Published 07/20/2018, 01:17 AM
Updated 07/20/2018, 01:17 AM
Oil prices edged higher on Friday

Investing.com – Oil prices edged higher on Friday as comments that Saudi Arabia’s exports would fall in August renewed expectations for a global shortage in crude supplies.

Crude Oil WTI Futures for September delivery gained 0.2% to $68.28 per barrel at 1:22AM ET (1:22 GMT), while Brent Oil Futures for September delivery also climbed 0.17% to $72.70 for one barrel.  

Saudi Arabia's OPEC Governor Adeeb Al-Aama said in a statement that the kingdom expects crude exports to fall by about 100,000 barrels per day in August as it limits excess production.

Oil prices were also boosted on forecasts that inventories at the U.S. oil delivery hub in Cushing, Oklahoma fell 1.8 million barrels, through Tuesday, traders said, citing energy information provider Genscape.

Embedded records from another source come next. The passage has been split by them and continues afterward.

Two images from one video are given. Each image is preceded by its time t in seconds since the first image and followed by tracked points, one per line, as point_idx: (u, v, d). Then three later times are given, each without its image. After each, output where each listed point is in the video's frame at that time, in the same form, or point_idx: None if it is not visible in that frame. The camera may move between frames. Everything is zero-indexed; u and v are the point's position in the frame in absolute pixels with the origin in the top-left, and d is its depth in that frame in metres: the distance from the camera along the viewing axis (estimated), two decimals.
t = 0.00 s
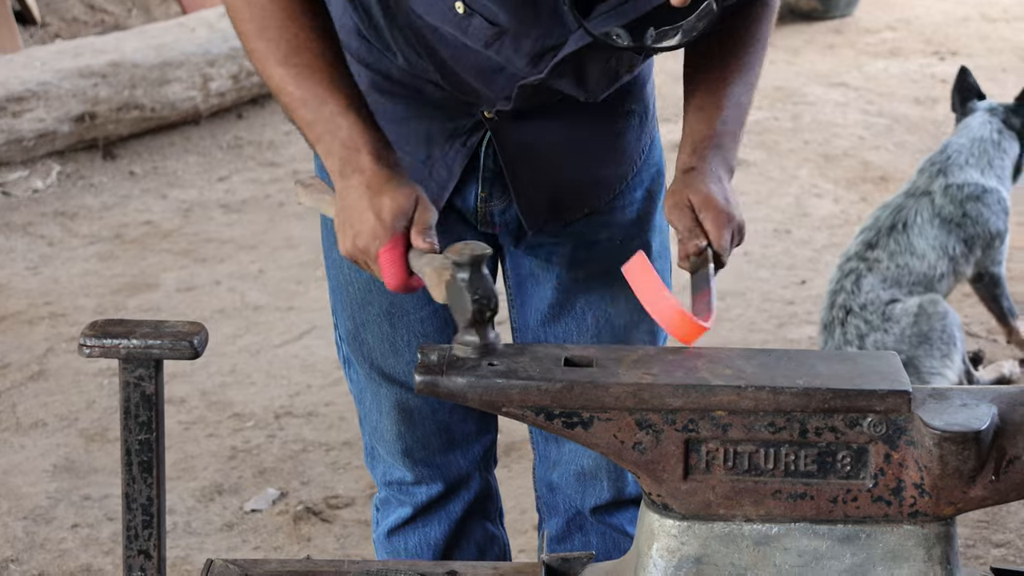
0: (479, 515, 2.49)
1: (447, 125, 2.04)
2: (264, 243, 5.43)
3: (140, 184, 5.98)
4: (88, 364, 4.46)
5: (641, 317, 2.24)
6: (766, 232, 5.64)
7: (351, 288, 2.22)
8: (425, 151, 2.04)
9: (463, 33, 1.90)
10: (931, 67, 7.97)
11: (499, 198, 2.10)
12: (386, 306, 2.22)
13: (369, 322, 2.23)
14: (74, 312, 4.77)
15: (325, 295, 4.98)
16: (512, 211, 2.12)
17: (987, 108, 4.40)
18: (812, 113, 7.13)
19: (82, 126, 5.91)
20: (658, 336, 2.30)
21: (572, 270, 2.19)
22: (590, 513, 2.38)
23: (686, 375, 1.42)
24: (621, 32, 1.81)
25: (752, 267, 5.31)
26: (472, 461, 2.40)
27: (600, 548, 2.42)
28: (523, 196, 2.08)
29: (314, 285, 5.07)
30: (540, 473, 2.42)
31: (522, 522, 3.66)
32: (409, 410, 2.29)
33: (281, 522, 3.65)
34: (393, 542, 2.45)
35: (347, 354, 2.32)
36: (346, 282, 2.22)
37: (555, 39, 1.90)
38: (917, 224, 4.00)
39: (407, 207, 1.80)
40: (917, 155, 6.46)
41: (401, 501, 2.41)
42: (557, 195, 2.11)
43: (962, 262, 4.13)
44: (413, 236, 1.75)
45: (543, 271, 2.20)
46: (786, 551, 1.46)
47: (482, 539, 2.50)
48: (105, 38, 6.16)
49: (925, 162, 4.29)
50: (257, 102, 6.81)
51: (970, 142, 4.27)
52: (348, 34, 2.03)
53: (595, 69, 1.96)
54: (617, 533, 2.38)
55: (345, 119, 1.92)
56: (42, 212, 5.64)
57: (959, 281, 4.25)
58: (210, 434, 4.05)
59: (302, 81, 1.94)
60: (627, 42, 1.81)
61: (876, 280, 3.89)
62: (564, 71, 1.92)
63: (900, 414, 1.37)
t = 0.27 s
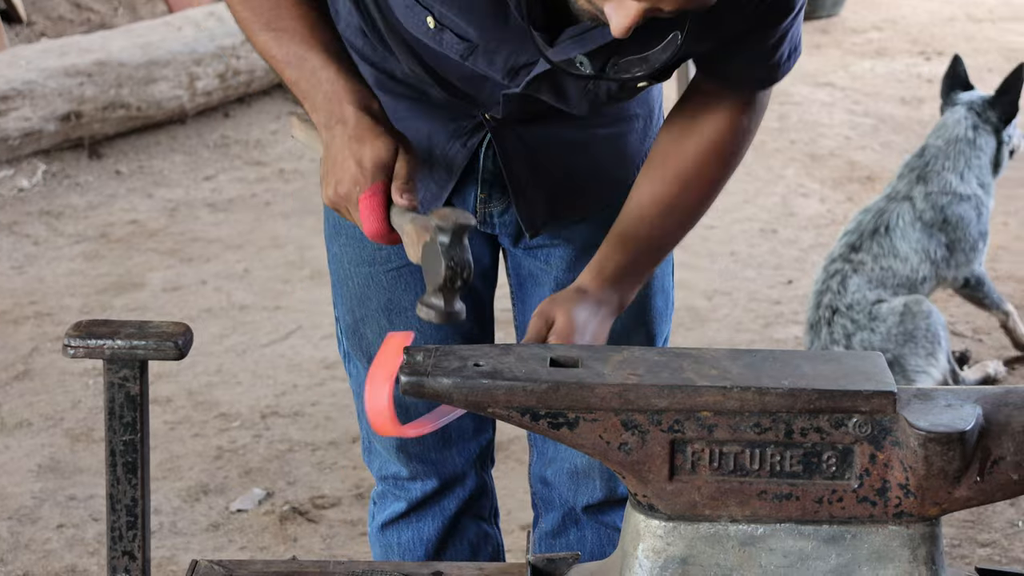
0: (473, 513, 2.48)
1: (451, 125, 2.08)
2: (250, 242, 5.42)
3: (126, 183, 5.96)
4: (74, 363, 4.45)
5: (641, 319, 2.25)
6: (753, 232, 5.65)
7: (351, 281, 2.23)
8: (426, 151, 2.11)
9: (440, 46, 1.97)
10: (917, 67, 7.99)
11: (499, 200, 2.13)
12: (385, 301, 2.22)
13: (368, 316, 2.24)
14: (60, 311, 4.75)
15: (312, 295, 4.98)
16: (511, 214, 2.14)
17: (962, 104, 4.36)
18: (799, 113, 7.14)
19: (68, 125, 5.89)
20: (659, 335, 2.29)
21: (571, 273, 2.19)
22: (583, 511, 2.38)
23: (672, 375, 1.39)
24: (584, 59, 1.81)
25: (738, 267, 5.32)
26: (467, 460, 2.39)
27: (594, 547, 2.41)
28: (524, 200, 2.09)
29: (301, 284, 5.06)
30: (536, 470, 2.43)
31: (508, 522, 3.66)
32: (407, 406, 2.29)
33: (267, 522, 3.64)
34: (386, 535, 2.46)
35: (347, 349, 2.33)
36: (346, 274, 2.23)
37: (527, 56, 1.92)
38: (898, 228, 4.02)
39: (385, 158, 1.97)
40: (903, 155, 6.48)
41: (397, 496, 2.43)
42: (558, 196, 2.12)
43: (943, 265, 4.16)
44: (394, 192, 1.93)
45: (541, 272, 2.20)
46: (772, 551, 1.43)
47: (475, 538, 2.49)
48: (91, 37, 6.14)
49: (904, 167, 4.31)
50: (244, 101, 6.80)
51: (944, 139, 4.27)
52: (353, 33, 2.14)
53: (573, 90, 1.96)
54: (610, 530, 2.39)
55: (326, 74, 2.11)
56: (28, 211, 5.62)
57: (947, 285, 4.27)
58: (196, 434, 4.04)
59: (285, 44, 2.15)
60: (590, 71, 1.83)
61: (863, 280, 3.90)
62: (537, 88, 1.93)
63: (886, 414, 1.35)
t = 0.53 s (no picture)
0: (472, 513, 2.47)
1: (453, 128, 2.10)
2: (239, 243, 5.41)
3: (116, 184, 5.95)
4: (63, 364, 4.44)
5: (642, 325, 2.25)
6: (742, 233, 5.65)
7: (354, 279, 2.24)
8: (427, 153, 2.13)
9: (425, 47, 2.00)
10: (906, 68, 8.01)
11: (500, 203, 2.14)
12: (387, 300, 2.23)
13: (369, 316, 2.25)
14: (49, 312, 4.74)
15: (301, 296, 4.97)
16: (512, 218, 2.16)
17: (969, 97, 4.44)
18: (788, 114, 7.14)
19: (57, 126, 5.87)
20: (660, 341, 2.30)
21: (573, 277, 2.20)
22: (580, 516, 2.37)
23: (662, 377, 1.39)
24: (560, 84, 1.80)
25: (728, 268, 5.32)
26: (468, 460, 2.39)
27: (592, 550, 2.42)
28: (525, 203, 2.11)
29: (290, 285, 5.05)
30: (536, 472, 2.43)
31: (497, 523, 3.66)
32: (406, 406, 2.29)
33: (257, 524, 3.64)
34: (385, 531, 2.45)
35: (350, 347, 2.34)
36: (350, 271, 2.24)
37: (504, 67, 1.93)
38: (907, 226, 4.05)
39: (376, 129, 2.03)
40: (892, 157, 6.49)
41: (396, 494, 2.42)
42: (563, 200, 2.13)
43: (953, 257, 4.20)
44: (381, 159, 1.98)
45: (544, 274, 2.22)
46: (761, 554, 1.43)
47: (473, 539, 2.48)
48: (80, 38, 6.12)
49: (907, 164, 4.37)
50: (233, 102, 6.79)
51: (946, 136, 4.34)
52: (362, 35, 2.18)
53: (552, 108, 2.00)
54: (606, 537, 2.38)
55: (321, 52, 2.18)
56: (17, 211, 5.60)
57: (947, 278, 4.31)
58: (185, 435, 4.03)
59: (282, 19, 2.21)
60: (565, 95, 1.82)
61: (865, 280, 3.92)
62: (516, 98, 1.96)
63: (875, 416, 1.35)
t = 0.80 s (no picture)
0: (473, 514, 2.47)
1: (462, 131, 2.11)
2: (234, 243, 5.40)
3: (110, 184, 5.95)
4: (58, 364, 4.43)
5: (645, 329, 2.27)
6: (736, 233, 5.66)
7: (361, 280, 2.24)
8: (436, 155, 2.12)
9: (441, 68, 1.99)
10: (900, 68, 8.01)
11: (508, 206, 2.16)
12: (393, 303, 2.23)
13: (375, 317, 2.26)
14: (43, 312, 4.73)
15: (295, 296, 4.97)
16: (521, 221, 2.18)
17: (955, 87, 4.44)
18: (783, 114, 7.15)
19: (52, 126, 5.86)
20: (665, 345, 2.31)
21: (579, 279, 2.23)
22: (581, 520, 2.37)
23: (657, 378, 1.38)
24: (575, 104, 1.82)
25: (722, 269, 5.32)
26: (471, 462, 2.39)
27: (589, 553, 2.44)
28: (533, 207, 2.13)
29: (284, 286, 5.05)
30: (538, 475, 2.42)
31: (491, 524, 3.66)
32: (411, 409, 2.29)
33: (251, 524, 3.63)
34: (386, 530, 2.44)
35: (356, 347, 2.35)
36: (356, 272, 2.24)
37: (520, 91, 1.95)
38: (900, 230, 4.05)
39: (406, 196, 1.88)
40: (886, 157, 6.50)
41: (399, 494, 2.41)
42: (570, 204, 2.16)
43: (949, 257, 4.22)
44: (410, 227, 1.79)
45: (549, 274, 2.25)
46: (756, 555, 1.43)
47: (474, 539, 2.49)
48: (74, 38, 6.11)
49: (897, 168, 4.36)
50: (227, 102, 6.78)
51: (935, 135, 4.36)
52: (367, 34, 2.13)
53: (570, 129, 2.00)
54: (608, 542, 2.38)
55: (350, 112, 2.05)
56: (12, 211, 5.59)
57: (943, 278, 4.33)
58: (179, 435, 4.02)
59: (307, 77, 2.08)
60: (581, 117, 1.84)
61: (860, 285, 3.92)
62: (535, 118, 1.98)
63: (871, 417, 1.35)
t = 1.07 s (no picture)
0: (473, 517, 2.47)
1: (467, 134, 2.09)
2: (230, 243, 5.40)
3: (107, 184, 5.94)
4: (54, 364, 4.43)
5: (648, 330, 2.27)
6: (733, 234, 5.66)
7: (364, 281, 2.24)
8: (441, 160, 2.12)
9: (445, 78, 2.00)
10: (897, 70, 8.02)
11: (513, 210, 2.16)
12: (397, 304, 2.23)
13: (378, 318, 2.26)
14: (40, 311, 4.73)
15: (292, 296, 4.96)
16: (526, 222, 2.18)
17: (947, 89, 4.45)
18: (780, 115, 7.15)
19: (49, 126, 5.85)
20: (667, 347, 2.31)
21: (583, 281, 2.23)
22: (582, 523, 2.38)
23: (654, 379, 1.38)
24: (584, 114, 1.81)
25: (719, 270, 5.32)
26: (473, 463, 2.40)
27: (587, 553, 2.45)
28: (538, 211, 2.12)
29: (281, 286, 5.05)
30: (538, 478, 2.42)
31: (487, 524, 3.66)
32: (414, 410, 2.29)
33: (247, 524, 3.63)
34: (386, 531, 2.44)
35: (358, 347, 2.35)
36: (360, 273, 2.24)
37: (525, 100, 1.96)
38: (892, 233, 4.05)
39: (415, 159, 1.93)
40: (883, 158, 6.50)
41: (401, 495, 2.40)
42: (574, 209, 2.15)
43: (942, 259, 4.21)
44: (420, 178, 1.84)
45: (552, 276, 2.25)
46: (753, 556, 1.42)
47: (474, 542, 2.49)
48: (71, 38, 6.10)
49: (889, 170, 4.36)
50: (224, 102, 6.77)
51: (927, 137, 4.37)
52: (374, 35, 2.13)
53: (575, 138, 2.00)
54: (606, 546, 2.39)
55: (359, 99, 2.09)
56: (8, 211, 5.58)
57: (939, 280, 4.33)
58: (176, 435, 4.02)
59: (316, 69, 2.13)
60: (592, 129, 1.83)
61: (853, 287, 3.92)
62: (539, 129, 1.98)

Despite today’s gains, oil prices were set to drop for the week amid trade conflict between the U.S. and China, the world’s two biggest oil users.

"Risk sentiment is wobbling, which I believe is attributed to PBOC pushing the yuan complex lower via the fix," said Stephen Innes, head of trading APAC at OANDA brokerage

"Markets are now nervous, not only about a trade war, but also a currency war."

The Chinese yuan slumped further on Friday after the China’s central bank weakened its daily reference rate by the most since June 2016.

The USD/CNY pair traded sharply lower and tumbled to a one-year low after The People’s Bank of China (PBOC) weakened the fixing by 0.9% to 6.7671 per dollar on Friday.

Investors are concerned with the PBOC’s seeming comfort with the yuan’s slide. On July 3, Chinese central bankers pledged to keep their currency stable and to not use it as a weapon in the trade conflict with the U.S. That effort helped the yuan reverse some of its plunge earlier this month.

Traders remained concerned that lower oil demand in the U.S. and China caused by an economic slowdown from their trade war would have significant impacts on the market.

The U.S. accounted for 20.2% of global oil demand in 2017 while China consumed 13% of the world's oil last year.